Struktur Produksi, Distribusi Pendapatan dan Kemiskinan Bab 8
Nama
: Bram Kutut
Npm
: 20208256
Kelas
: 1EB06
Mata
kuliah : Perekonomian Indonesia
Tugas
Perekonomian Indonesia Bab 8.
Struktur
Produksi, Distribusi Pendapatan dan Kemiskinan
Di negara
Indonesia ini secara grafis dan klimatogis merupakan negara yang mempunyai
potensi ekonomi yang sangat tinggi. Dengan garis ppantai yang terluas di dunia,
iklim yang memungkinkan untuk pendayagunaan lahan sepanjaang tahun, hutan dan
kandungan bumi Indonesia yang sangat kaya, merupakan bahan yang utama untuk
membuat negara kita menjadi kaya. Suatu perencanaan yang bagus yang mampu
memanfaatkan semua bahan baku tersebut secara optimal, akan mampu mengantarkan
negara Indonesia menjadi negara yang makmur akan hasil pertaniannya dan hasil
rempah-rempahnya. Ini terlihat dari hasil Pelita III sampai dengan Pelita V
yang dengan pertumbuhan ekonomi rata-rata 7% - 8% membuat Indonesia menjadi
salah satu negara dengan pertumbuhan ekonomi dan pendapatan penduduk yang
tinggi. Dan Indonesia menjadi salah satu negara yang mendapat julukan “Macan
Asia”.

_BARIS DATA_

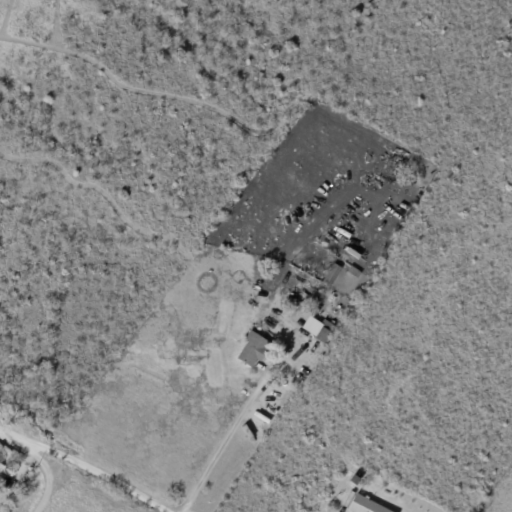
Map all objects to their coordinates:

_INSTRUKSI A_
Menurut teks tentang perekonomian Indonesia, berapa rata-rata pertumbuhan ekonomi dari Pelita III sampai dengan Pelita V?
_INSTRUKSI B_
Tolong lanjutkan teks tentang perekonomian Indonesia mulai dari sesudah kalimat terakhirnya.

_JAWABAN A_
Rata-rata 7% - 8%.

_JAWABAN B_
Namun ternyata
semua pertumbuhan ekonomi dan pendapatan tersebut ternyata tidak memberikan
dampak yang cukup berati pada usaha pengentasan kemiskinan. Indonesia adalah
sebuah negara yang penuh paradoks. Negara ini subur dan kekayaan alamnya
melimpah, namun sebagian cukup besar rakyat tergolong miskin. Pada puncak
krisis ekonomi tahun 1998-1999 penduduk miskin Indonesia mencapai sekitar 24%
dari jumlah penduduk atau hampir 40 juta orang. Tahun 2002 angka tersebut sudah
turun menjadi 18% dan pada menjadi 14% pada tahun 2004. Situasi terbaik terjadi
antara tahun 1987-1996 ketika angka rata-rata kemiskinan berada dibawah 20%,
dan yang paling baik adalah pada tahun 1996 ketika angka kemiskinan hanya
mencapai 11,3%.
Di Indonesia
pada awal orde baru para pembuat kebijakkan perencanaan pembangunan di Jakarta
masih sangat percaya bahwa proses pembangunan ekonomi yang pada awalnya
terpusatkan hanya di Jawa, khususnya Jakarta dan sekitarnya, dan hanya
disektor-sektor tertentu saja pada akhirnya akan menghasilkan “Trickle Down
Effect” . Didasarkan pada pemikiran tersebut, pada awal orde baru hingga
akhir tahun 1970-an, strategi pembangunan ekonomi yang dianut oleh pemerintahan
orde baru lebih berorientasi kepada pertumbuhan ekonomi yang tinggi tanpa
memperhatikan pemerataan pembangunan ekonomi.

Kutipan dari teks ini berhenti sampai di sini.